EXERCISE REQUIREMENTS: Return each line in the records below that includes "your".

(Page-level text extractions)
BEGIN

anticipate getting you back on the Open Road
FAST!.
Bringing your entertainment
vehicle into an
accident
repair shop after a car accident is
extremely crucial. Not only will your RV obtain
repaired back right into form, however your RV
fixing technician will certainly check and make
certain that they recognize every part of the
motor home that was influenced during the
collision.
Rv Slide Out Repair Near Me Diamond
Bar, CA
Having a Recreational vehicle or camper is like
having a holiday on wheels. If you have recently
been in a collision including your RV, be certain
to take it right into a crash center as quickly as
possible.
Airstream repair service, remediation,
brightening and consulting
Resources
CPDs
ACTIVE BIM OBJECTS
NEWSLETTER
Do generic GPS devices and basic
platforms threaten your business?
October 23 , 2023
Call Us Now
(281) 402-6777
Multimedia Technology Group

END
BEGIN

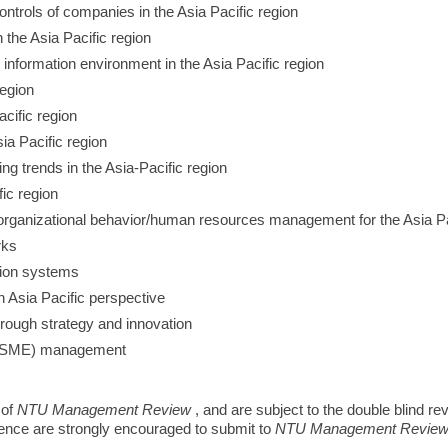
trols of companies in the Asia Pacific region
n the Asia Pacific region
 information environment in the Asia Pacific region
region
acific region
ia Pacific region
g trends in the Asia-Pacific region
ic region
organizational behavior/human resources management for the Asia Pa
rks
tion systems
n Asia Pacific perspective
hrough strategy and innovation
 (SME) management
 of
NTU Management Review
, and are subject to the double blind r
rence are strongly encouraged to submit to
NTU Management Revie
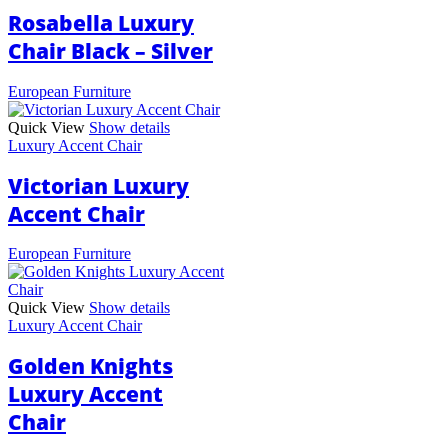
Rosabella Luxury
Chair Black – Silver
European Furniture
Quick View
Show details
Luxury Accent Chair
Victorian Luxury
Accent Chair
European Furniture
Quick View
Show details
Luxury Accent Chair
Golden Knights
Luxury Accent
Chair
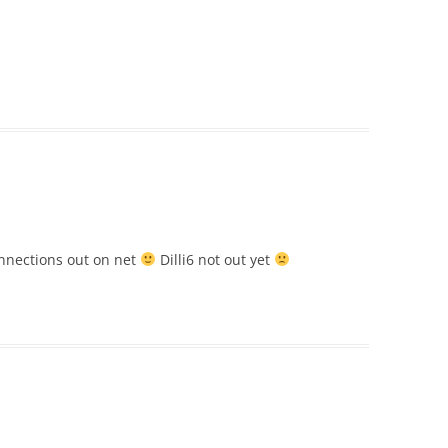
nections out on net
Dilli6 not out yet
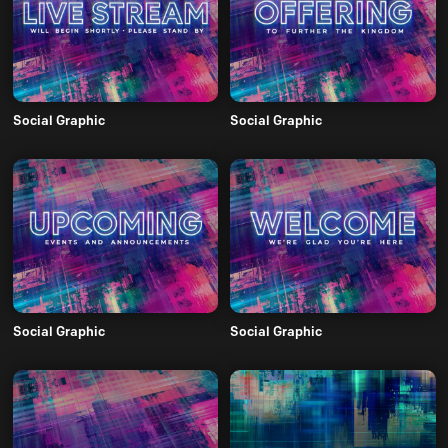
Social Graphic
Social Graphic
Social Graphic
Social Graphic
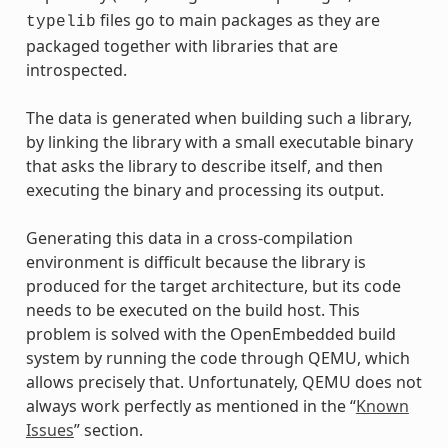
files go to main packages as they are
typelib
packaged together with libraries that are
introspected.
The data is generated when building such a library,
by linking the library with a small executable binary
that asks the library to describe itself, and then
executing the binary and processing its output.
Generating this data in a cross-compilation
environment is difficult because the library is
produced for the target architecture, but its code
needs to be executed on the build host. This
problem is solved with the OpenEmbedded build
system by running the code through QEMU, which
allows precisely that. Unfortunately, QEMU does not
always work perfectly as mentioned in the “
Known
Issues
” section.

END

EXERCISE RESPONSE:
Bringing your entertainment
extremely crucial. Not only will your RV obtain
repaired back right into form, however your RV
been in a collision including your RV, be certain
platforms threaten your business?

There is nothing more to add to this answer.